The diagram shows the formation of the nucleus of helium from protons and neutrons. A lot of energy is released in this process in the form of photons. The same fusion occurs at the cores of each star you see, but we will discuss that during the stellar age. This same nuclear fusion is used to create hydrogen bombs that are much more powerful than the older atomic bombs used during the second world war.
All the nuclei of hydrogen and helium formed during the first 3 minutes. You need a temperature of of at least 10 million degrees Celsius for thrusting two hydrogen nuclei together to form a helium nucleus. This much energy was not available in the universe for long. Universe cooled below this temperature before most of its hydrogen could be converted to helium. Actually the nuclear fusion stopped around 20 minutes ABB when there were around one helium atom for every dozen hydrogen atom. And it is the same today. The universe is made of around 75% hydrogen and 24% helium and all the other elements account for only 1%.
A natural question could be, where did the other 1% come from? The answer must wait till the stellar age.
5. Nuclear and atomic eras
The next phase of the universe is called the nuclear era because all the atomic nuclei were present. And you can guess what will happen next. Photons will play their part in bringing electrons and protons together and the atomic era will begin. But before that we need to end the supreme reign of radiation. Photons are important in the creation of atoms, but too much energy spoils the game.
In the beginning of the nuclear era, as the time before, matter and energy were tightly coupled. Radiation pulled apart all matter everywhere because it had a higher density than matter. But, as the diagram above shows, density of radiation (blue line) falls faster than the density of matter (red line) as the universe expands and cools. Around 100k years ABB, the two densities were exactly equal and after that matter density was higher than radiation density. So around 100k years ABB the domination of radiation ended and matter era began.
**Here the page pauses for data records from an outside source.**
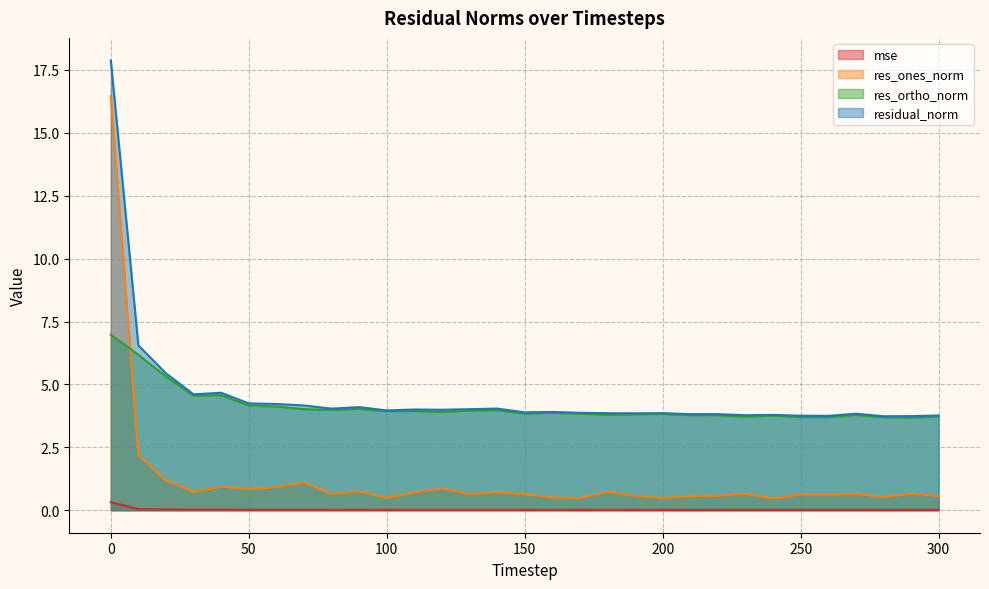

Does the chart have visible grid lines?

Yes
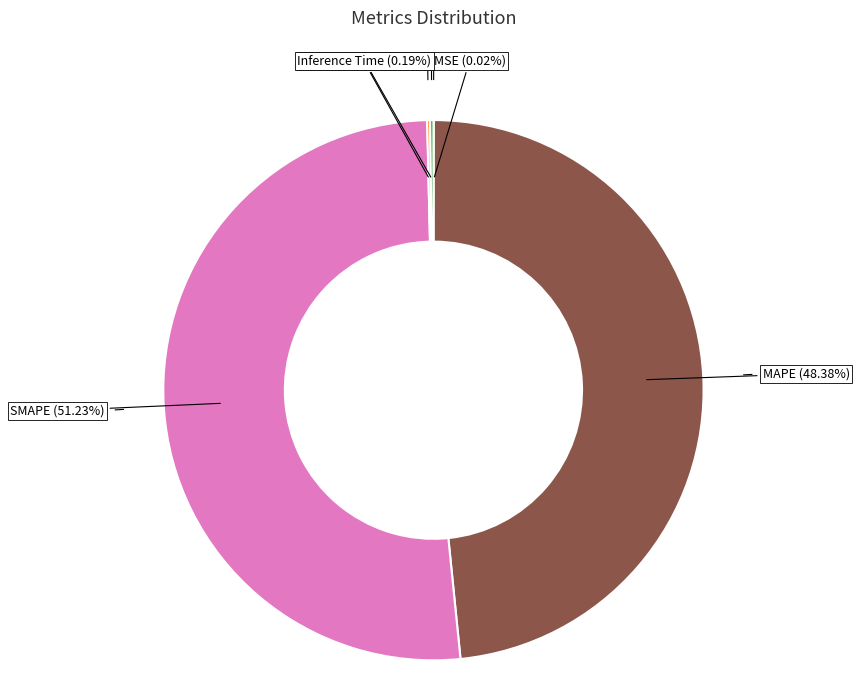

Does any single category account for the majority?

Yes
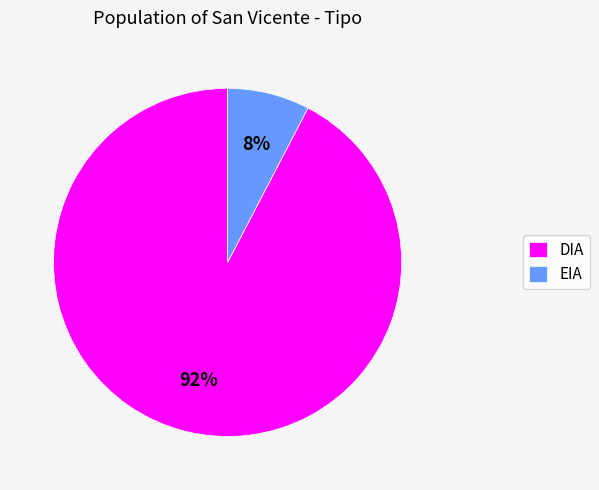

Between DIA and EIA, which is larger?

DIA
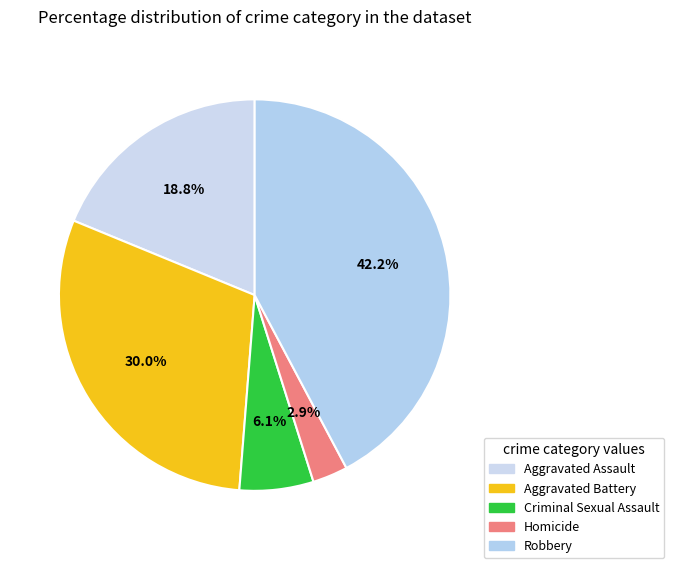

Is Robbery the majority of the pie?

No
Whoever had higher density had the upper hand in this game of domination. At present, the universe is dominated by yet another thing called dark energy which we will not discuss until the very end of this course.
The beginning of the matter era was one of the most significant events in our history. For the first time fragile matter could exchange energy or even use energy without getting completely destroyed by too much of it. From then on the history of the universe has been a history of matter and its interaction with energy.
The universe of course kept expanding. Around 300k years ABB, as the temperature reduced to around 3000 degrees, there was not enough energy to pull apart electrons from protons. They began to combine and form neutral atoms. The atomic era began. Protons are positive, electrons negative, and their combination neutral. Photons are easily scattered by free electrons (electrons not bound within atoms). But as neutral atoms were created, both the electrons and photons were left alone. Electrons began their relationships with protons and photons propagated freely without any distraction from electrons.
These photons are the leftover from the big bang. They can be observed even today. When you turn on your TV without tuning it into any channel, you see a static with a hiss. A part of this noise is contributed by these photons. Their temperature reduced from 3000 degrees to 3 degrees above absolute zero now. This is why we say that the average temperature of the universe is 3 degrees kelvin, or -270 degrees Celsius.
This is a real picture of all the photons leftover from the atomic era. Here color denotes temperature, red represents higher temperature and blue lower temperature. It is the first picture of our universe that we have been able to take, a picture when the universe was only 1 million years old. And this is the picture we will carry over to the net age, the galactic age.